In einer Autobiografie beschreibt man im Allgemeinen die eigene Lebensgeschichte aus der Retrospektive. Im Gegensatz etwa zum Tagebuch, welches Ereignisse nahezu aktuell widerspiegelt. Ist Stefan Austs Zeitreise in diesem Sinn eine Autobiografie?
„Ich wollte eigentlich nicht meine Autobiographie schreiben, das war eigentlich nicht die Absicht", sagte Aust im Gespräch zur Buchvorstellung bei der Sendung DAS! des Norddeutschen Rundfunks. „Aber der Verlag wollte, dass das auf dem Cover draufsteht. Für mich sollte es nur heißen Zeitreise - Beobachtungen am Rande der Geschichte.“
Der Autor Aust lässt sich von einem Verlag den Titel vorschreiben, das soll man glauben? Einem Mann, der später auf über 600 Seiten von seiner Bedeutung und seiner Wirkmächtigkeit in der bundesdeutschen Medienlandschaft und Politik berichtet? Diese Geschichte klingt mehr nach einem typischen Aust. Stefan Aust hat es seit Beginn seiner Karriere bei der Zeitschrift konkret verstanden, Verwirrung zu stiften. Verwirrung, weil er sich nicht festlegen lassen wollte, oder konnte? konkret hat die Studentenbewegung und die außerparlamentarische Opposition, also die 68er proaktiv begleitet. Quasi als Chefredakteur von konkret war Stefan Aust Teil dieser Geschichte, aber auch wieder nicht, weil er bei Protesten und Demonstrationen nicht dabei war. Ulrike Meinhof, damals ebenso bei konkret, hat ihn deshalb als völlig unpolitisch bezeichnet. Unpolitisch in dem Sinn, dass er keine Stellung beziehen will.

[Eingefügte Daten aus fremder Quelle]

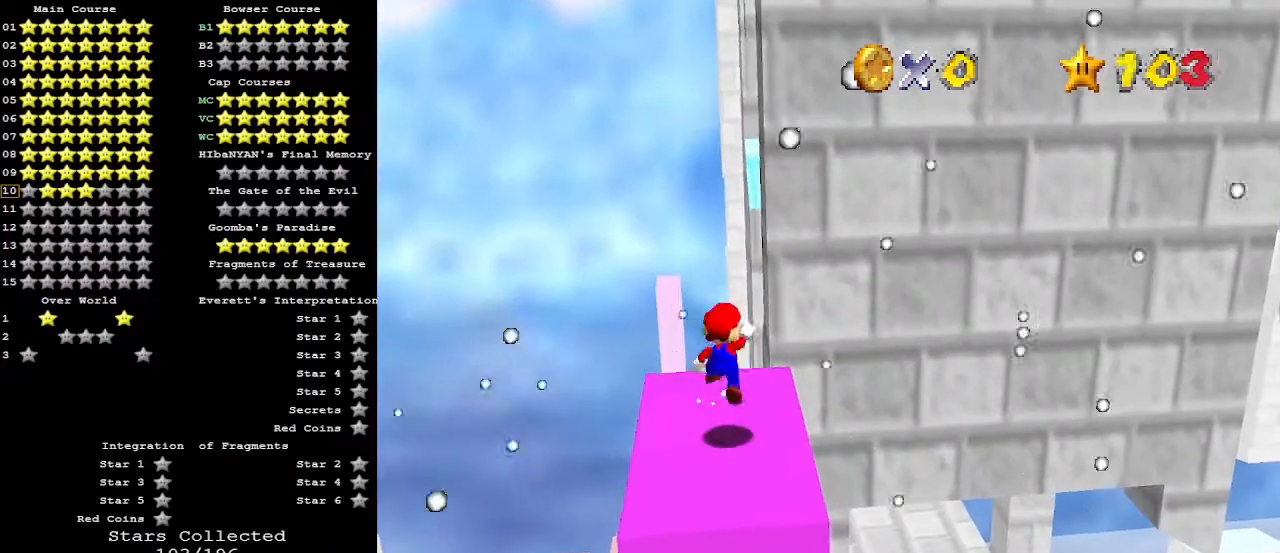
{"buttons": [], "left_stick": "up", "events": [[33, "left_stick", "right"], [133, "A", "up"], [400, "left_stick", "up"]]}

Das Buch ist eine Sammlung von Geschichten, welche Stefan Aust während seiner journalistischen Tätigkeit begegnet sind. Der Autor plaudert sich durch 50 Jahre bundesdeutscher Geschichte. Der sachliche Berichtsstil lässt nicht das Gefühl einer Retrospektive aufkommen. Man wird das Gefühl nicht los, dass Aust die journalistischen Beiträge und filmischen Programme, welche er bei konkret, beim Spiegel, bei Spiegel TV und anderen Medien mit den jeweiligen Teams in 50 Jahren produziert hat, zwischen zwei Buchdeckel presst. Kein reflektiertes Erinnern also, sondern ein Zusammenstellen von vorhandenem Material. Auf Seite 464 beschreibt er diese Methode im Zusammenhang mit der Gründung eines neuen TV-Senders gemeinsam mit Alexander Kluge:
„Aber wir hatten Programmvorräte aus 10 Jahren Spiegel TV. Das war das wirkliche Investment in den Sender. Alles wurde noch einmal neu zusammengestellt, ausgeweitet und ergänzt.“
Die Identität zwischen Autor und Erzähler und Protagonisten, welche typisch ist für eine Autobiografie, geht bei diesem Zusammenstellen verloren. Der Mensch Aust, über den man was erfahren möchte, wird nicht sichtbar in den sachlichen Berichten über die RAF, die Spiegel-Affäre, den Agenten Maus, die NSU und vieles vieles mehr. Über sein privates Leben, sein privates Denken erfährt man wenig. Das Kennenlernen seiner Frau Katrin wird im gleichen sachlichen Stil geschildert wie ein Recherchereise nach Kaliningrad. Verblüfft reibt man sich nach 629 Seiten die Augen:
„Die Töchter Antonia und Emilie waren inzwischen erwachsen und selbstständig geworden, Antonia machte Filme wie Vater, und Emilie musste alles durchziehen, was ihr Vater nicht geschafft hatte, und das auch noch freiwillig: Pferde über hohe Hindernisse reiten, Jura studieren, und dann noch einen Flugschein machen. Katrin war inzwischen Beziehungstherapeutin…“
Wenig emphatisch wirkt das, nachdem Aust zuvor 600 Seiten scheinbar jedes Treffen mit Personen der Zeitgeschichte aus Politik, Wirtschaft und (Pferde-) Sport peinlich genau dokumentiert hat.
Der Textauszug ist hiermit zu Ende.